Drax power station, in North Yorkshire
Fuel change: Drax power station, in North Yorkshire, is converting three generating units to burn wood pellets © Getty Images

The UK’s pioneering Green Investment Bank said on Thursday that it had committed £635m to almost a dozen wind, waste and energy-efficiency projects around the country in its first five months.

The deals pulled in another £1.7bn of private funds, meaning that a total of £2.3bn will be invested in 11 UK green projects. The bank, a for-profit body launched with £3bn of public money in November, is the world’s first of its kind.

Some of the projects would have stayed on the drawing board if it were not for the bank, said Vince Cable, business secretary, whose department developed the institution.

He said the most important was the Drax coal power plant in Yorkshire which is to be converted to biomass generation after the green bank put in £100m – matched by almost £900m of private funding.

“It would have closed down because it has to meet European rules on coal use and it wouldn’t have been able to survive,” said Mr Cable. “Private investors were interested but they wouldn’t have gone ahead [without the bank].”

Environmental groups were angered by the bank backing a biomass plant, saying that importing woodchips for such projects would help to speed climate change and risked damaging forests.

The rest of the bank’s projects – ranging from a Wakefield waste-to-energy recycling plant to the Walney offshore wind farm in Cumbria – have proved less controversial. But some investors have questioned the value of a taxpayer-funded bank that invests in safe projects that might otherwise have attracted private money.

Mr Cable agreed the bank had been cautious, but said it had good reasons, because it would have been disastrous had it invested in “a couple of lemons to start with”.

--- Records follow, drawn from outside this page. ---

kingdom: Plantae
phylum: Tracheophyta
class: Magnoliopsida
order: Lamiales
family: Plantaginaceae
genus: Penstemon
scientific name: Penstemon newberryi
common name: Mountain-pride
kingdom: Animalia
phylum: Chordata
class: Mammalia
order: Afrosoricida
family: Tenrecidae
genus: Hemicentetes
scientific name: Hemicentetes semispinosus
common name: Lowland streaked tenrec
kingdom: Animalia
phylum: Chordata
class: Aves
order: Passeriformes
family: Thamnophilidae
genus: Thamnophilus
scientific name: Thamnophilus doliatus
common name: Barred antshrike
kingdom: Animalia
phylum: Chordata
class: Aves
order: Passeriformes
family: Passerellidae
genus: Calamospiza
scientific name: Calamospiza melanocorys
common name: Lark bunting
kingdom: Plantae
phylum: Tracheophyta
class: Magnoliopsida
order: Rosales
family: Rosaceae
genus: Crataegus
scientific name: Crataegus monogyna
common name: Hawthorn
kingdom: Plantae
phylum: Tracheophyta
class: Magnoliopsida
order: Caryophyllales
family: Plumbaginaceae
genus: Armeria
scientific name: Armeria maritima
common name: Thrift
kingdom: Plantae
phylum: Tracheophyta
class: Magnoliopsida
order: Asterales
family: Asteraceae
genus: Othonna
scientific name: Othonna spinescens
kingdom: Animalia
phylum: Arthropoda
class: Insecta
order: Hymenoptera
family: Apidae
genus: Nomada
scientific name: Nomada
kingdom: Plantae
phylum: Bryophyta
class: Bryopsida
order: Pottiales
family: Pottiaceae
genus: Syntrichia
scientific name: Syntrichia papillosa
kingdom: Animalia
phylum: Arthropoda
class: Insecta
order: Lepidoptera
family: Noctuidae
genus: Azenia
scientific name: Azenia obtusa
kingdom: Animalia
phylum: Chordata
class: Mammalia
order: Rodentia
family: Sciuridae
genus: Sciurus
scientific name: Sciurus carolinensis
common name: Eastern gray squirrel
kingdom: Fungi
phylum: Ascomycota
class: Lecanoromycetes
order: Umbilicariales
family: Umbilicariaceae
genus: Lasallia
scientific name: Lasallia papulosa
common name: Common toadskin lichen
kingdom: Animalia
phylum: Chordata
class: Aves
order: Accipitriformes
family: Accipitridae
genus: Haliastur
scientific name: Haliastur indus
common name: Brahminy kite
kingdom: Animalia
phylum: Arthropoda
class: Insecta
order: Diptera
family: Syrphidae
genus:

“Everybody would have said, ‘Forget it – typical government,’ ” and future governments would have ditched it, he said.

Australia’s A$10bn (£6.5bn) Clean Energy Finance Corporation is the closest comparison to the UK’s green bank, but it is not due to start making funding commitments until July.

Andrew Cuomo, New York state’s governor, said in January he wanted to set up a $1bn green bank to spur clean energy investments.

By the time those two banks are up and running, the UK green bank is likely to have committed millions more, under the direction of Shaun Kingsbury, its chief executive.

Running the bank will present challenges. Its headquarters are in Edinburgh, while almost half its staff, including many of its investment specialists, are in London.

Mr Cable defended the unusual structure. “The world doesn’t begin and end in London,” he said. “There are many organisations that operate outside London in the financial sector. I don’t see a problem with that.”